Bei bestimmten Zuchtformen der Lupine züchtete man seit etwa 1920 die Bitterstoffe heraus. Diese “Süßlupinen“ enthalten kaum noch die bitteren Alkaloide und sind ungiftig. Wie alle Hülsenfrüchtler enthalten Lupinensamen Eiweiß, und zwar mit fast 40 % ähnlich viel wie Sojabohnen. Das Lupinen-Eiweiß enthält alle lebensnotwendigen Aminosäuren. Die Lebensmittelindustrie verarbeitet Süßlupinen zu Mehl, Aufstrichen, Nudeln, Proteinpulver und sogar zu Kaffee-, Milch- und Fleischersatz. Lupinenmehl gibt dem Brot einen leicht nussigen Geschmack und bindet aufgrund seines hohen Fettanteils den Teig gut. Außerdem enthält es wenig Stärke und kein Gluten. Die Samen sind außerdem reich an Vitamin E und wichtigen Spurenelementen wie Kalium, Calcium, Magnesium und Eisen. Für Vegetarier sind Lebensmittel aus Süßlupinen daher eine Alternative zu Tofu-Produkten aus Soja. Lupinensamen-Mehl ist vor allem für Gluten-Allergiker interessant.
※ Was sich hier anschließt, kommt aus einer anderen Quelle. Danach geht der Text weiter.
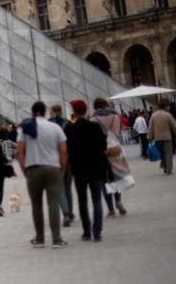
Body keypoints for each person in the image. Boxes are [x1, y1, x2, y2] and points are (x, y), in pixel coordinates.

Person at [17, 101, 68, 248]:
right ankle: (57, 239)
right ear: (45, 112)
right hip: (53, 168)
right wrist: (62, 168)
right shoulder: (55, 127)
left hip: (33, 168)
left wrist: (24, 169)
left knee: (36, 204)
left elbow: (20, 152)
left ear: (32, 112)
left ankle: (40, 238)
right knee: (53, 202)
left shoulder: (25, 128)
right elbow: (64, 151)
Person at [65, 99, 107, 242]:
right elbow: (103, 147)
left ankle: (86, 231)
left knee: (82, 200)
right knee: (97, 200)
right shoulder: (95, 127)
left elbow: (67, 150)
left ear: (74, 112)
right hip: (95, 168)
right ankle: (97, 231)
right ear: (86, 111)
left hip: (79, 170)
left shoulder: (69, 128)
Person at [91, 97, 128, 216]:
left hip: (101, 151)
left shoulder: (93, 119)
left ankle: (111, 209)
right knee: (116, 177)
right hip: (115, 148)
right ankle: (118, 200)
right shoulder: (116, 116)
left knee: (104, 180)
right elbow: (119, 131)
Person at [49, 104, 75, 226]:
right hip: (68, 159)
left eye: (51, 111)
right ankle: (70, 212)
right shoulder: (68, 123)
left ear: (55, 112)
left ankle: (66, 213)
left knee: (60, 188)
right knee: (68, 187)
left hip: (54, 160)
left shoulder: (49, 125)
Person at [148, 100, 176, 175]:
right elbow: (174, 127)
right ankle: (169, 170)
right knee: (168, 153)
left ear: (158, 107)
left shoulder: (153, 116)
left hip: (157, 138)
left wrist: (150, 137)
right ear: (165, 107)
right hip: (167, 137)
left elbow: (150, 128)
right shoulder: (168, 115)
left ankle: (165, 167)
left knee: (162, 154)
Lupinensamen finden sich bisher nicht im Einzelhandel. Da diese immer noch Reste an Alkaloiden enthalten, muss vor dem Handel geprüft werden, ob sie für den Verzehr geeignet sind. Das Bundesinstitut für Risikobewertung warnt dringend davor, die Samen wilder Lupinen zu sammeln und zu essen, da man den Pflanzen nicht ansehen kann, ob es sich um giftige wilde Staudenlupinen oder gezüchtete, ungiftige Süßlupinen handelt. Lupinenalkaloide können unsere Nerven und die Verdauung schwer beeinträchtigen, Kreislaufbeschwerden und sogar eine Atemlähmung auslösen.